(Data items)
§

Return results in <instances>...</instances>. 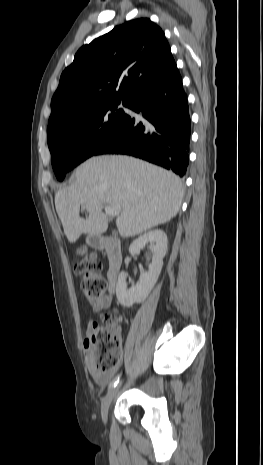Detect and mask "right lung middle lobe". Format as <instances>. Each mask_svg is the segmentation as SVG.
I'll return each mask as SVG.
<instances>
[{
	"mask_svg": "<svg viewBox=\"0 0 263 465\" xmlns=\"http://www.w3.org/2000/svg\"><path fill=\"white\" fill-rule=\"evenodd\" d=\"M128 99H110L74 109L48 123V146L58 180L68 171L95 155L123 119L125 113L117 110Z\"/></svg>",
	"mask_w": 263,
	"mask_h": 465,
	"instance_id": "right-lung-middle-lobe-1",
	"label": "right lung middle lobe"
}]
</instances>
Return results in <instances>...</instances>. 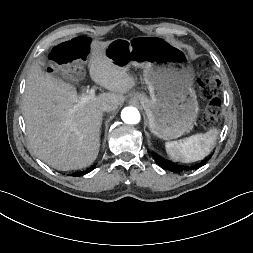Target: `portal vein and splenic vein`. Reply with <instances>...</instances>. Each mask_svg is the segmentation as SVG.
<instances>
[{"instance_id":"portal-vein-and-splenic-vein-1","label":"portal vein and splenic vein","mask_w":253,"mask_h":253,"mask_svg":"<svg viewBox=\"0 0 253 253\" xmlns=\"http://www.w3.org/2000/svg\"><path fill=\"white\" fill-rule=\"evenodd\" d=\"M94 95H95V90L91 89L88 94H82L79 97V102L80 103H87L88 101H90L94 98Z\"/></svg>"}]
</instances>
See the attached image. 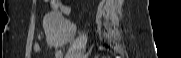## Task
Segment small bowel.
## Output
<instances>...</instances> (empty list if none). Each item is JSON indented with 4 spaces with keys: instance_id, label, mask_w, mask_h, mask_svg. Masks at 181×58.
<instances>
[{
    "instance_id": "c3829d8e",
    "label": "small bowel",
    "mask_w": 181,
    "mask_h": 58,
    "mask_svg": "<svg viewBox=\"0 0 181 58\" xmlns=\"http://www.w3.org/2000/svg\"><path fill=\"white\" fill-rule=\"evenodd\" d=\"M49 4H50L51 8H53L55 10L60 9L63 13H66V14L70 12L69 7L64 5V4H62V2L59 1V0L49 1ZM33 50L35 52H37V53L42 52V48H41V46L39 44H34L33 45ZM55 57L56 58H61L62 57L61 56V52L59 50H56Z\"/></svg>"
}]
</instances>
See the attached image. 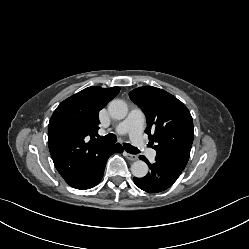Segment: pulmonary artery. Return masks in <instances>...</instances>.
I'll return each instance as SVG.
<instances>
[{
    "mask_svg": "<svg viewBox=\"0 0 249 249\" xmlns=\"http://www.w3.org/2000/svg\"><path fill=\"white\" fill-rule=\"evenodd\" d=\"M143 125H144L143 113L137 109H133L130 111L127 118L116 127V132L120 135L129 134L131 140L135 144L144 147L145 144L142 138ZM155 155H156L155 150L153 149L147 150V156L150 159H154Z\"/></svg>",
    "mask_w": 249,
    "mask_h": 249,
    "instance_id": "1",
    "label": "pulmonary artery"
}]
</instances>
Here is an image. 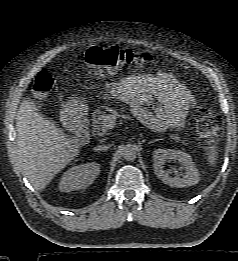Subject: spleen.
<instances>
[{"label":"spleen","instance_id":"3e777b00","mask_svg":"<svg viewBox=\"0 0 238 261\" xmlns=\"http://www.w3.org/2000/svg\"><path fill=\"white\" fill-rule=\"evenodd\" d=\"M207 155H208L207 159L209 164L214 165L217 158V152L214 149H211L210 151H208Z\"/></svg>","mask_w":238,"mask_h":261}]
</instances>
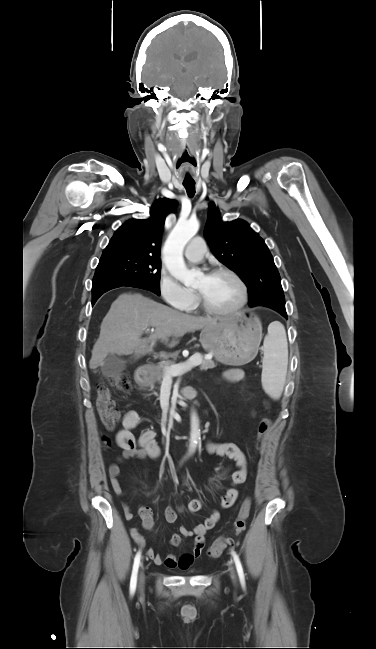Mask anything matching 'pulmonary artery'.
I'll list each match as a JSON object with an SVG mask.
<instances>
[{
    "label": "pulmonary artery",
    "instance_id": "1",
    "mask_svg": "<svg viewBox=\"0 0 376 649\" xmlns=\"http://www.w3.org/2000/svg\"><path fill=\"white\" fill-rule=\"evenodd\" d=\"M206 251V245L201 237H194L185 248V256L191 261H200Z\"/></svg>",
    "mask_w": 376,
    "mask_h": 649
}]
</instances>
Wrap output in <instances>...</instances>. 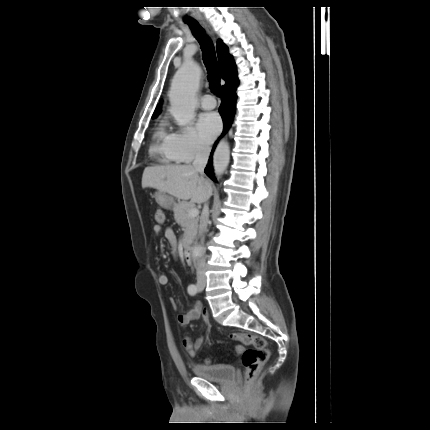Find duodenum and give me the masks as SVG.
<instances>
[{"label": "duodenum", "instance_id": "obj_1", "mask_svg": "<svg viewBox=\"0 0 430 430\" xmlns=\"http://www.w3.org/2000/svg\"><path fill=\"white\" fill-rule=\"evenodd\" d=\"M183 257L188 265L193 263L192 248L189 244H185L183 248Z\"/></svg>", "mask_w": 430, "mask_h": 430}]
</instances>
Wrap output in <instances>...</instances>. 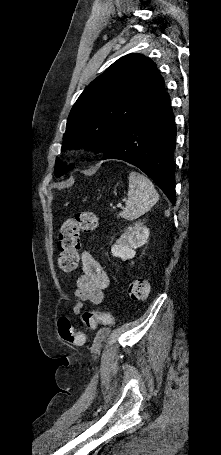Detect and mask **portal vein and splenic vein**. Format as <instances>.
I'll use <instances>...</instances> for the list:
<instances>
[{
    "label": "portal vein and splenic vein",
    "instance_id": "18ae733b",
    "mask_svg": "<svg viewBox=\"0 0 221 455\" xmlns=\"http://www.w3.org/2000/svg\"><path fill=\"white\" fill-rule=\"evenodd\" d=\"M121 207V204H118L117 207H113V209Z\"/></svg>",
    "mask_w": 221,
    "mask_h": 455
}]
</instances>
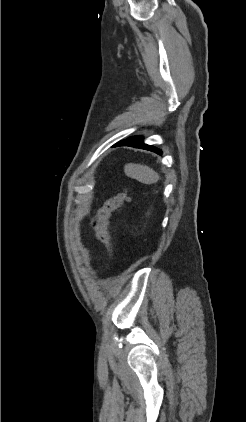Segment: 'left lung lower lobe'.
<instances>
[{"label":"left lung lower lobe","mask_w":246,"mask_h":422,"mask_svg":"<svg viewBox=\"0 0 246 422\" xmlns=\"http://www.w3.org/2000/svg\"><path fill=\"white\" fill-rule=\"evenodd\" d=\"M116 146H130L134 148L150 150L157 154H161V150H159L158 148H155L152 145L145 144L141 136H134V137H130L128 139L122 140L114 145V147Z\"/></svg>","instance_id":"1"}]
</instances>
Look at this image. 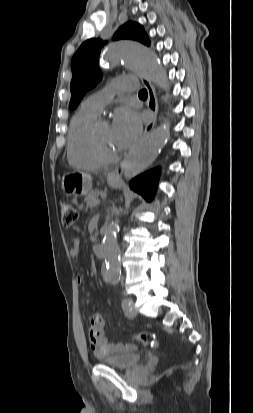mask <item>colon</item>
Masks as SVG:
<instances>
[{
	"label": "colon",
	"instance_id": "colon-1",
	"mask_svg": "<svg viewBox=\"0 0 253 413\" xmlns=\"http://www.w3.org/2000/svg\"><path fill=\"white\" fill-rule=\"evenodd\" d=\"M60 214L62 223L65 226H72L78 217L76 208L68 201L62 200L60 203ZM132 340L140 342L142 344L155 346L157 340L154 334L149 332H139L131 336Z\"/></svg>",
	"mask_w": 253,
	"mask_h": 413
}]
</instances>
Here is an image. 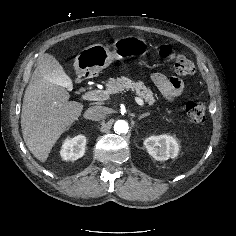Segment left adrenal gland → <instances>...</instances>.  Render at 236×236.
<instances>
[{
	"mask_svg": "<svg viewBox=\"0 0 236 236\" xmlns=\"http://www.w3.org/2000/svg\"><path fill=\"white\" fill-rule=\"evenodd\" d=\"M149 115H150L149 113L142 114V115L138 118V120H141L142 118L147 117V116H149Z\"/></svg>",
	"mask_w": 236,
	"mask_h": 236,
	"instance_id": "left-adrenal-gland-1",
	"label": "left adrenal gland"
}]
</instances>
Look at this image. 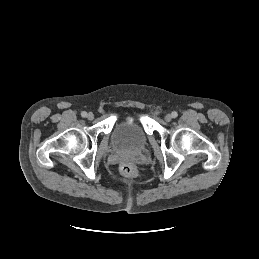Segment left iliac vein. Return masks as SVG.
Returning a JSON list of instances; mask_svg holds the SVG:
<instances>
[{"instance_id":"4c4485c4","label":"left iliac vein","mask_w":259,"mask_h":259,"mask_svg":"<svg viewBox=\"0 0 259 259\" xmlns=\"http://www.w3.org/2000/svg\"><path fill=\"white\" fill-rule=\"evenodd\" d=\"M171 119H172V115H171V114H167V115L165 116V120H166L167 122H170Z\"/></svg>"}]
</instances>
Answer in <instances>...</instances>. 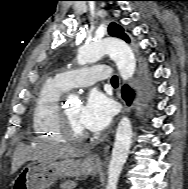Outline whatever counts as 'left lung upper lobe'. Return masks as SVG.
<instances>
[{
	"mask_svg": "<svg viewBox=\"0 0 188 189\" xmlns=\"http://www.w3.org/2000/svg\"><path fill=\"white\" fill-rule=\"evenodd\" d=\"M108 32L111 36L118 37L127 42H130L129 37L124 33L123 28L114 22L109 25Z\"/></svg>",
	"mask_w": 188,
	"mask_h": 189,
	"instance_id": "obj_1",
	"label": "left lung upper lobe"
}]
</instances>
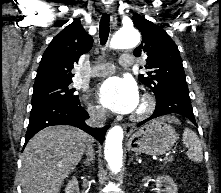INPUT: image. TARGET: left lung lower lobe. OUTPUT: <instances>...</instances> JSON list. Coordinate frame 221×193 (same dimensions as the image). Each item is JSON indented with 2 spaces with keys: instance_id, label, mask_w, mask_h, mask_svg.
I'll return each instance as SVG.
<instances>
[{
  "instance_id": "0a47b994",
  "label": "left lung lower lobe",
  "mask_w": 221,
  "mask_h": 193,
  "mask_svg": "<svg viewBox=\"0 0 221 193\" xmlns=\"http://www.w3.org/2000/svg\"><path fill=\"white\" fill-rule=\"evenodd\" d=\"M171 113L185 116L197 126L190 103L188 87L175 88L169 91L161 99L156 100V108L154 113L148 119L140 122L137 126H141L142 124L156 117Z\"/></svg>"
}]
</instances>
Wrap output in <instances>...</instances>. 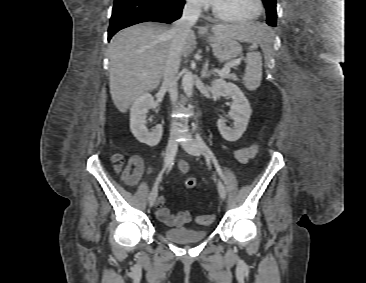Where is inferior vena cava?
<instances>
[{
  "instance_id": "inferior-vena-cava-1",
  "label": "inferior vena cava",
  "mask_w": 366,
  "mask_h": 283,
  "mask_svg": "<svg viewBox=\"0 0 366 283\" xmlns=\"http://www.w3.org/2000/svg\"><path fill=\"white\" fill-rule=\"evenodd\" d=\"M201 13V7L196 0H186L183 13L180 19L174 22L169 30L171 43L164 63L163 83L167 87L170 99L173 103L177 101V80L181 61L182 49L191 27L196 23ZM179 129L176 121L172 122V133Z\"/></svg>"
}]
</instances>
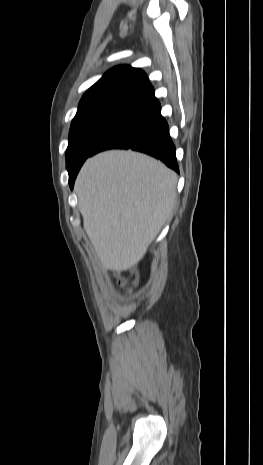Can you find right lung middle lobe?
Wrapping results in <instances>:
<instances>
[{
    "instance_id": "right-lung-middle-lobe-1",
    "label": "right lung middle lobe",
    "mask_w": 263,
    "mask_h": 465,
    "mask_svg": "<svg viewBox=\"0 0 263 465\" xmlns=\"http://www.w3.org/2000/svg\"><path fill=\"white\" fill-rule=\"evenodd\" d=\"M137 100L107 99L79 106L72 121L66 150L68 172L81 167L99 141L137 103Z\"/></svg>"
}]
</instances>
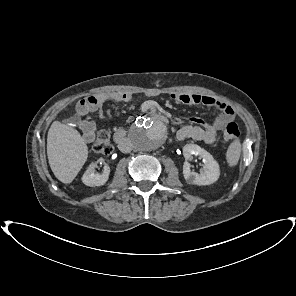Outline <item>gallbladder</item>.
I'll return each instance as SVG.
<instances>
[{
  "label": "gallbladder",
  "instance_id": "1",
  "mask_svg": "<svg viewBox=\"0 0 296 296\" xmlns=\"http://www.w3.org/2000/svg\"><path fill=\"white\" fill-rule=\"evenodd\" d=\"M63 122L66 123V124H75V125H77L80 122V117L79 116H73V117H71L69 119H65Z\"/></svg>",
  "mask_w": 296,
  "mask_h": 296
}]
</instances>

§

Copy the material above word for word, from the line containing "Can you find right lung middle lobe?" through the end of the material, both ends included. Leave the pictures out of your copy.

Correct result =>
Can you find right lung middle lobe?
Wrapping results in <instances>:
<instances>
[{
    "instance_id": "right-lung-middle-lobe-1",
    "label": "right lung middle lobe",
    "mask_w": 263,
    "mask_h": 465,
    "mask_svg": "<svg viewBox=\"0 0 263 465\" xmlns=\"http://www.w3.org/2000/svg\"><path fill=\"white\" fill-rule=\"evenodd\" d=\"M137 100L107 99L79 106L72 121L66 150L68 172L81 167L99 141L137 103Z\"/></svg>"
}]
</instances>
Outline <item>gallbladder</item>.
I'll return each instance as SVG.
<instances>
[{
  "label": "gallbladder",
  "instance_id": "1",
  "mask_svg": "<svg viewBox=\"0 0 296 296\" xmlns=\"http://www.w3.org/2000/svg\"><path fill=\"white\" fill-rule=\"evenodd\" d=\"M63 122L66 123V124H75V125H77L80 122V117L79 116H73V117H71L69 119H65Z\"/></svg>",
  "mask_w": 296,
  "mask_h": 296
}]
</instances>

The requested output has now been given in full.